I last hosted the best part of a decade ago so it’s not a regular thing per se

OP posts:
EL8888 · 01/09/2023 08:48

@mondaytosunday when you wrote: great idea! But I think I've got enough on my plate so you can own this. Here's what I'd like you to order for me.

I chuckled as that’s pretty much what l put on the WhatsApp group. Person has read it but not replied as yet 🤣. Bet they are kicking themselves for putting their head above the parapet. Hopefully this deflection will put off other people from trying to make me servant of Christmas

OP posts:
EL8888 · 01/09/2023 08:51

babybird123 · 31/08/2023 23:24

How is this relevant to the original post?

I thought it was just me but l thought the same thing. Especially when it was explained to me in a subsequent post how the Christmas off duty works. I have worked in the NHS for the best part of 15 years, l know how the Christmas off duty works -l used to run the off duty in a previous job!

OP posts:
EL8888 · 01/09/2023 08:52

@mondaytosunday PS around 6 people. Some are yet to confirm -obviously not the CF element

OP posts:
Brefugee · 01/09/2023 08:53

I always used to say: you are welcome to come, you are welcome to stay a few nights. But everyone who is here keeps to the family rules:

  • cook never washes up
  • if you get yourself food/drink you ask if anyone else wants some
  • if someone offers you food/drink ask if they need help
  • things on this shelf in the fridge are free-for all, everything else is off limits or you ask us before using it
  • breakfast is help yourself (here are the things)
  • if you use the last of something put it on the shopping list (it is here)

etc. And i also tell them what they can bring so the entire cost doesn't land on me. (still do that with visitors over long periods)

DisforDarkChocolate · 01/09/2023 08:55

Two under two and you'll be recently back at work!

My message would be that your having Christmas Day on your own and meeting one lot on Boxing Day at aunties and one lot can come for lunch on Christmas Eve/day after Boxing Day.

Akire · 01/09/2023 08:58

If it’s your family being PITA then get partner to send the text. He will look like super modern man looking out for his hard working partner. In a way you will never get looking after yourself. Bonus points if your family have hump they can talk about him not you!

timberho · 01/09/2023 09:14

Some of the faux breezy messages sound very pass ag! If you want to send the message I would keep it factual otherwise it sounds pretty grating.

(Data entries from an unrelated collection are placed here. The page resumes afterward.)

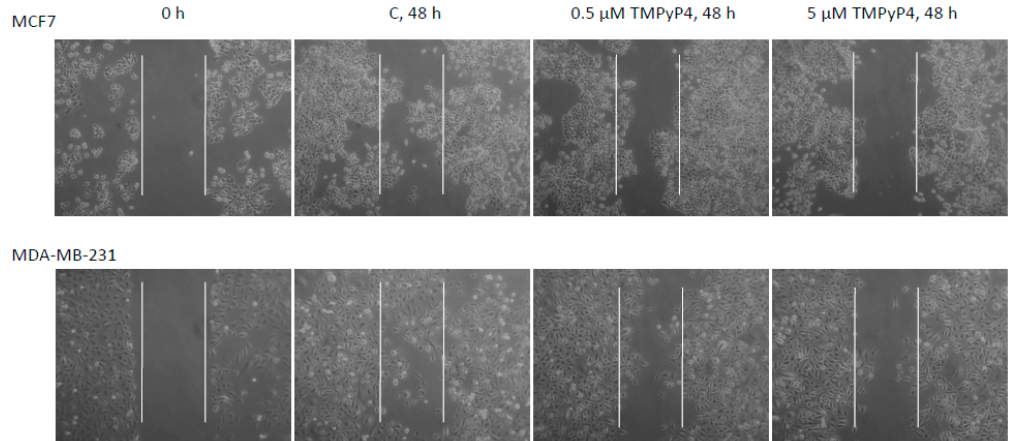
Figure 7. TMPyP4 triggers migration impairment in breast-cancer cells. MCF7 and MDA-MB-231 cells were incubated until reaching ca 70% confluence followed by a scratch with a sterile pipette tip. Samples were treated for 48 h with TMPyP4 (0.5 or 5 µM), and the wound healing properties were documented using a Zeiss Axiovert microscope (magnification 100 ×). Typical result out of 3 replicates was demonstrated.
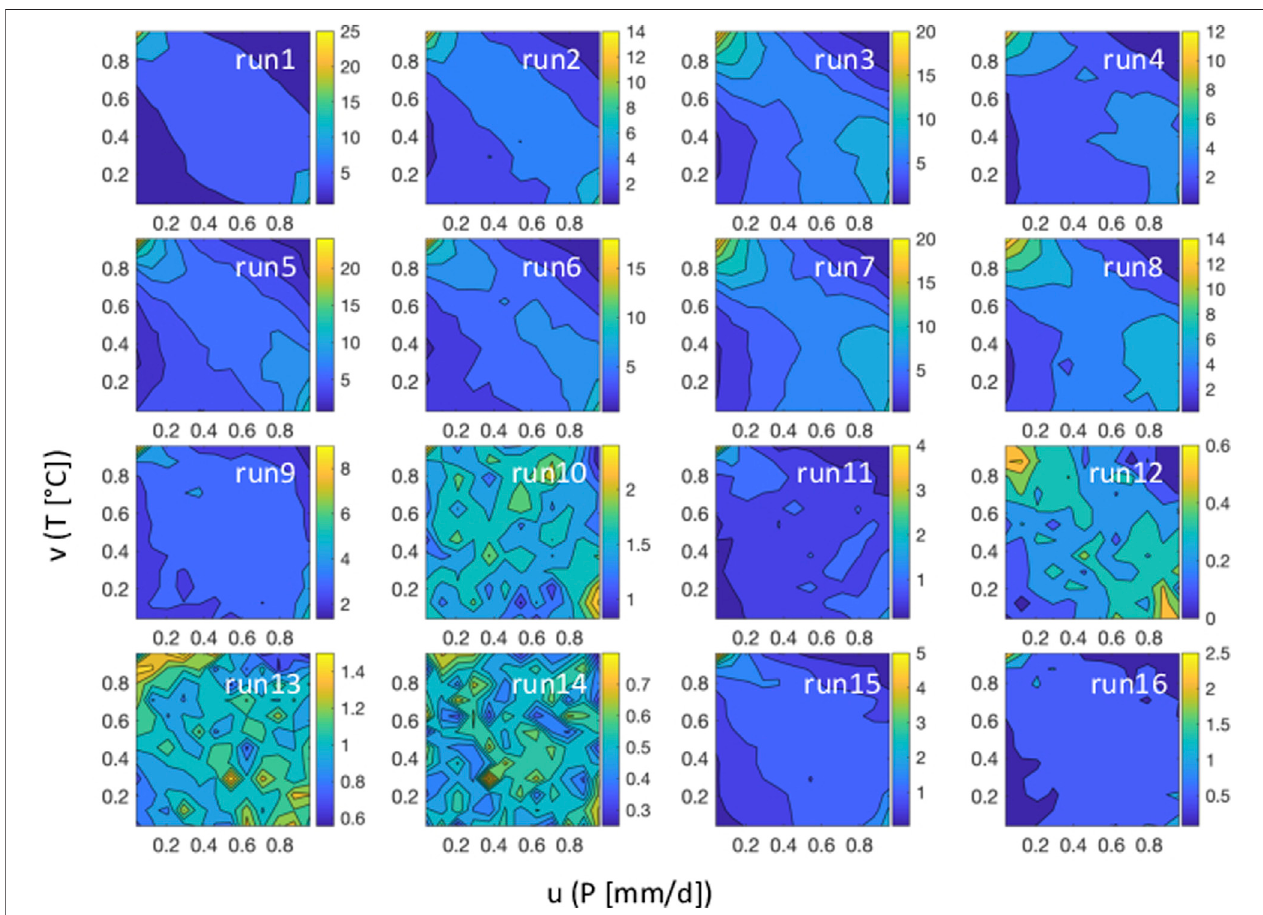
FIGURE8| EmpiricalCopulawithjointPandTpairsfromthe16WRFsimulationsatlocationsfromtheincludedPandTpairsfromGHCN-Ddataduringtheperiod 2006 – 2010.See Figure1 forobservationstations included inthisanalysis.Note thattheCopuladensitieshave differentscalingforbettervisibilityofthedensity shapes.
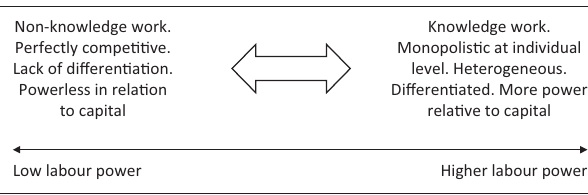
FIGURE 2: The knowledge work/non-knowledge work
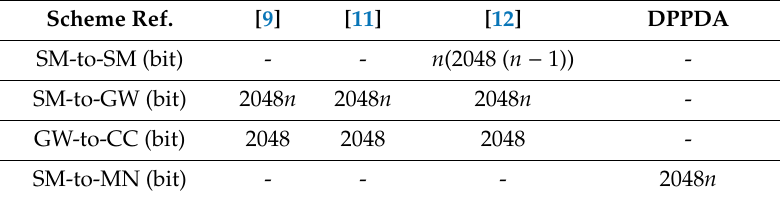
Table 4. Comparing communication cost between the proposed scheme and other schemes. Scheme Ref.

billy1966 · 01/09/2023 14:46

OP, make no mention of hot breakfast.

Cereal/toast only.

My friends brother used to say he was famous for his fry breakfasts....eh no....he was famous for the state the kitchen would be left in, huge job to clean up a greasy mess.

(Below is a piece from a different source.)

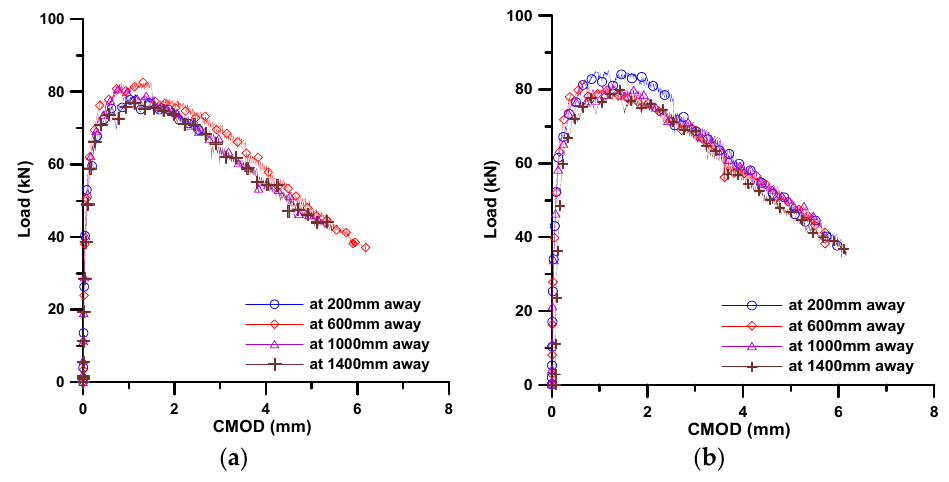
Figure 7. Load-CMOD curves obtained from experiments; ( a ) from beam 1; and ( b ) from beam 2.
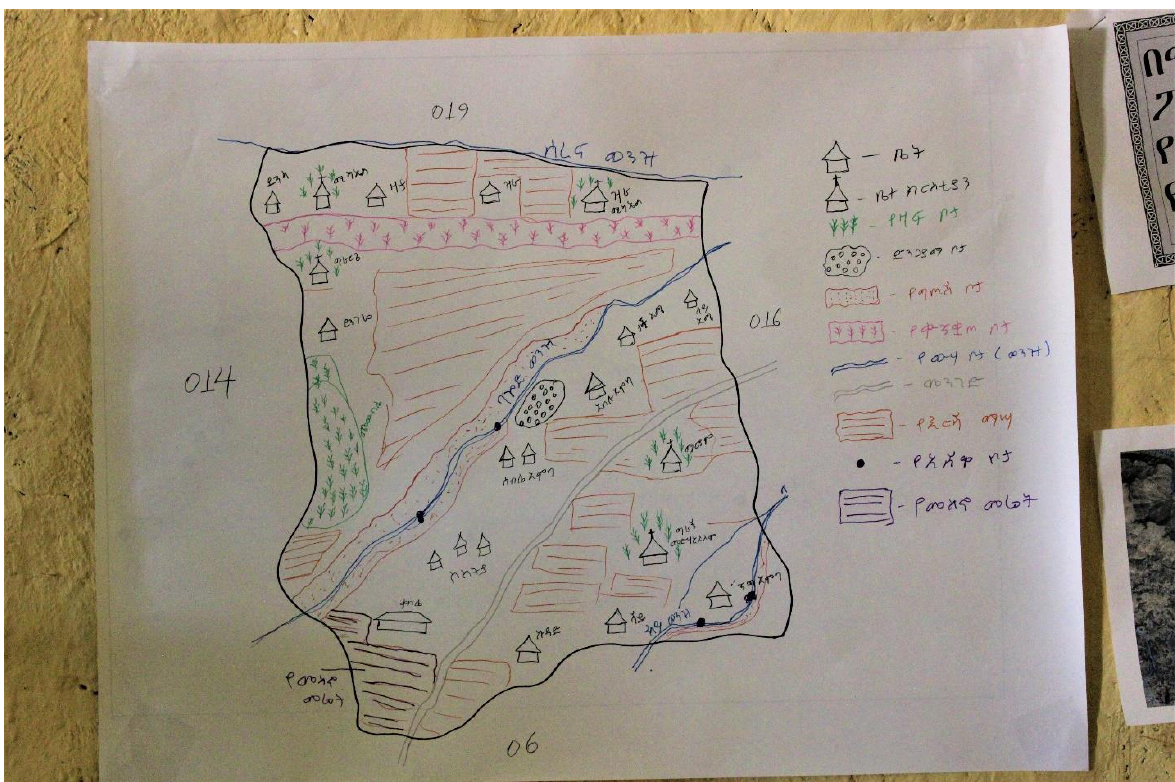
Fig. A1.1. Participatory map drawn by residents of kebele 15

My friend and her husband would resfuse it as she wanted no part of the clean up after it.

One great tip is chose veg that can be cooked and frozen in foil trays in advnce in advance, just to be defrosted overnight and put directly into the oven.

Likewise make your gravey in advance, freeze.

Buy a large flask to keep it warm .

Take every shortcut possible.

I think a fruit salad is a lovely starter, as is pate on crackers, all prepared in advance.

Pate could be made a month in advance too.

aloris · 01/09/2023 16:10

I'm embarassed to say I haven't rtft yet but I wanted to agree with 8888. There are so few Christmases when your kids are little and are fully engaged in Christmas. Once they are teens, they are more into their friends, roll their eyes at Christmas dinner, don't believe in Santa, etc. Your parents had their turn to enjoy little kids at Christmas, when they had their own children. Now it's your turn. It won't last long. Don't let it be taken from you.

Thelonelygiraffe · 01/09/2023 16:40

How long are people expecting to stay for?